The team started the sixth chase day in Odessa, Texas and headed toward our target city of Fort Stockton, Texas around 10:30 AM. Here is the surface map for Sunday morning:
The set-up seemed very similar to the previous day, with upper-level support finally helping kick things up in our area, along with significant theta-e advection, wind shear, and CAPE for instability. Upper-level divergence was also present, producing lift around our area. Dew points remained unusually high in Texas, which would presumably help provide moisture to storms popping up along the dryline. Unfortunately, storms occurred the previous night and into the morning, diminishing available convection for the day. This was taken into account, however, as we decided to shift south and eastward for the target. Fort Stockton was chosen once again since it was to the south, but also because it would serve as a good pivot point depending on where cells decided to pop up.

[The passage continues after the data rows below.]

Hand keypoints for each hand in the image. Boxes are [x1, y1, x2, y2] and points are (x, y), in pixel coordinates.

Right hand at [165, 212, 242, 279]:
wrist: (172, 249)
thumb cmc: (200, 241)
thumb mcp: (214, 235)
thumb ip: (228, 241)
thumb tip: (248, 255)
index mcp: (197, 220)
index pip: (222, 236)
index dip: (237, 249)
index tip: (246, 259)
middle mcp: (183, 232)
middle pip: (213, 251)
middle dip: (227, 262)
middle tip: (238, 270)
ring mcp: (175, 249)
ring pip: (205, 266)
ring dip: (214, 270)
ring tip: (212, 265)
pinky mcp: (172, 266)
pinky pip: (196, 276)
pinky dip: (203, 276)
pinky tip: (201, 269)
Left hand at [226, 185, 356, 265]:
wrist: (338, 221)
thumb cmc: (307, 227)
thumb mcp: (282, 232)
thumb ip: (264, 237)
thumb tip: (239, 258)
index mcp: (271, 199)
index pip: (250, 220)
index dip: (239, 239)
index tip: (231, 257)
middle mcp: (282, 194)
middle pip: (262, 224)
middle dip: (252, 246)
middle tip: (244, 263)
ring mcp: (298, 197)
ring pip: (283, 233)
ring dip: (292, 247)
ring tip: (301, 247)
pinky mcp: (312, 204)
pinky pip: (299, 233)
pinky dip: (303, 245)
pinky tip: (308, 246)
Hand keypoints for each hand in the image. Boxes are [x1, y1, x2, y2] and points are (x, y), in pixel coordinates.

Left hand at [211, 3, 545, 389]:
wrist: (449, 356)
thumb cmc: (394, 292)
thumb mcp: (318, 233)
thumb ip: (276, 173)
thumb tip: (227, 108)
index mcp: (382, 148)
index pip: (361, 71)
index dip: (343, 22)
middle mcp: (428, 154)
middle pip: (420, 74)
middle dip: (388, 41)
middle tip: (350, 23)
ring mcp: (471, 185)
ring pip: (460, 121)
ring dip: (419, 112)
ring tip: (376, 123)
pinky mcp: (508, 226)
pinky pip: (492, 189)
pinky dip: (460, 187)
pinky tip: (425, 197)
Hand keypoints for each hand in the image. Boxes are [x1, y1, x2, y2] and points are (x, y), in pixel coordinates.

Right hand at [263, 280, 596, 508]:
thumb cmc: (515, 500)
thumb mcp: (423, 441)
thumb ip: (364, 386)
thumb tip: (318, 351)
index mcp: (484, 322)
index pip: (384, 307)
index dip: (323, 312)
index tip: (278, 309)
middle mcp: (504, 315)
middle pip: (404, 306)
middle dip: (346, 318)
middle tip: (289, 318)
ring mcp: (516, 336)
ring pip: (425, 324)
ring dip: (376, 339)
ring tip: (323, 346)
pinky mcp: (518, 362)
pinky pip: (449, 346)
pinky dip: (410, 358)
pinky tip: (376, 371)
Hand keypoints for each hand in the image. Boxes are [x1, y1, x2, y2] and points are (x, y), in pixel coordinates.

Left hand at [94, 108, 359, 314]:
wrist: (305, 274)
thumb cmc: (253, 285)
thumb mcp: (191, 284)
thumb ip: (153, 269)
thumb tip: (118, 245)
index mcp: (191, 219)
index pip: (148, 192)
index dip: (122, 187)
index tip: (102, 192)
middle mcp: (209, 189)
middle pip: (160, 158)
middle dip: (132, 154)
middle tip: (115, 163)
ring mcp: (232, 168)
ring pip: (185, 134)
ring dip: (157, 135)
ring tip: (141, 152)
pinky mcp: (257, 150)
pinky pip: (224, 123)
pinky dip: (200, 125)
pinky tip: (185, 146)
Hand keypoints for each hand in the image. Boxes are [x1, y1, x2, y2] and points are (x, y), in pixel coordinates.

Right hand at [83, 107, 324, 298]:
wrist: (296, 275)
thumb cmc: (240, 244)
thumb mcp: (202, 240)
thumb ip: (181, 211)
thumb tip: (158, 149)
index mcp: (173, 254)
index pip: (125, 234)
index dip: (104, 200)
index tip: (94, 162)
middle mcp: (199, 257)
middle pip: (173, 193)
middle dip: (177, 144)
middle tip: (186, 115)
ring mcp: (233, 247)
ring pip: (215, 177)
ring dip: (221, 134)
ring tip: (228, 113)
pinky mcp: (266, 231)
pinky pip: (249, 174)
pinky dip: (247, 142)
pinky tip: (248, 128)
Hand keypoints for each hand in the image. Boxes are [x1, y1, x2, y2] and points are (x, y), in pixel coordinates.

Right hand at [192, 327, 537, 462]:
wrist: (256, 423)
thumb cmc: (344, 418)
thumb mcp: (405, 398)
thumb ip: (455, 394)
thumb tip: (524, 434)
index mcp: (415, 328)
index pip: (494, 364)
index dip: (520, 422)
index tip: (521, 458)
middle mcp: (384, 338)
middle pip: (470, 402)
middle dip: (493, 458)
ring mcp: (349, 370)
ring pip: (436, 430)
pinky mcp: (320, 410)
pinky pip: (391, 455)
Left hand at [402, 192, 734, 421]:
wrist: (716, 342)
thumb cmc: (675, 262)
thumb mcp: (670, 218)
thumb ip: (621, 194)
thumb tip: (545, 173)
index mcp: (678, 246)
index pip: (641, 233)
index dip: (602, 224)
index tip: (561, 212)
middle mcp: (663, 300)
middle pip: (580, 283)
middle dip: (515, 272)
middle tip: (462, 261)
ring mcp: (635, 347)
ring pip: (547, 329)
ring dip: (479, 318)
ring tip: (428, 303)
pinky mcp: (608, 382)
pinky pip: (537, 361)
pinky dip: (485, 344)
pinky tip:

We grabbed lunch at a Mexican restaurant called John Chihuahua’s in Fort Stockton, but had to head out quickly because a supercell had formed northeast of Marathon, Texas. Unfortunately on our trek southeastward to intercept this cell, we hit some hills and precipitation fog, which disabled us from seeing any structure whatsoever. This cell was tornado-warned, but continued to quickly diminish as we got closer to it.
Since it was still fairly early in the day, we decided to hang out in Sanderson, Texas to wait for storms to erupt; at that time we were about 18 miles from Mexico. The SPC did issue a tornado watch until 10 PM, expecting, as we were, that storms would pop up later in the day. The best storms appeared to be in Mexico, and did not cross over the border toward Del Rio until we had already started the trip back up to the north.
On the way back to Odessa, Texas for the night, we stopped in Fort Stockton for a much-needed Dairy Queen break before spending some time in a local park while the sun was still shining.
Storms that had been severe thunderstorm warned erupted in southeast New Mexico around 8 PM. We decided these were too far away to chase since it would be getting dark soon, but were still able to see some of the structure from where we were.
The team ended the night in Odessa with dinner at Chili’s and a weather briefing for the next day.
So while the day ended up being a bust, it was a good one nevertheless. The team was able to spend time together and a busted day really did make us appreciate the great days we had experienced previously this week. Another big forecast decision will be made today, as to whether or not we will stay in Texas for the day or start heading up north to our next target!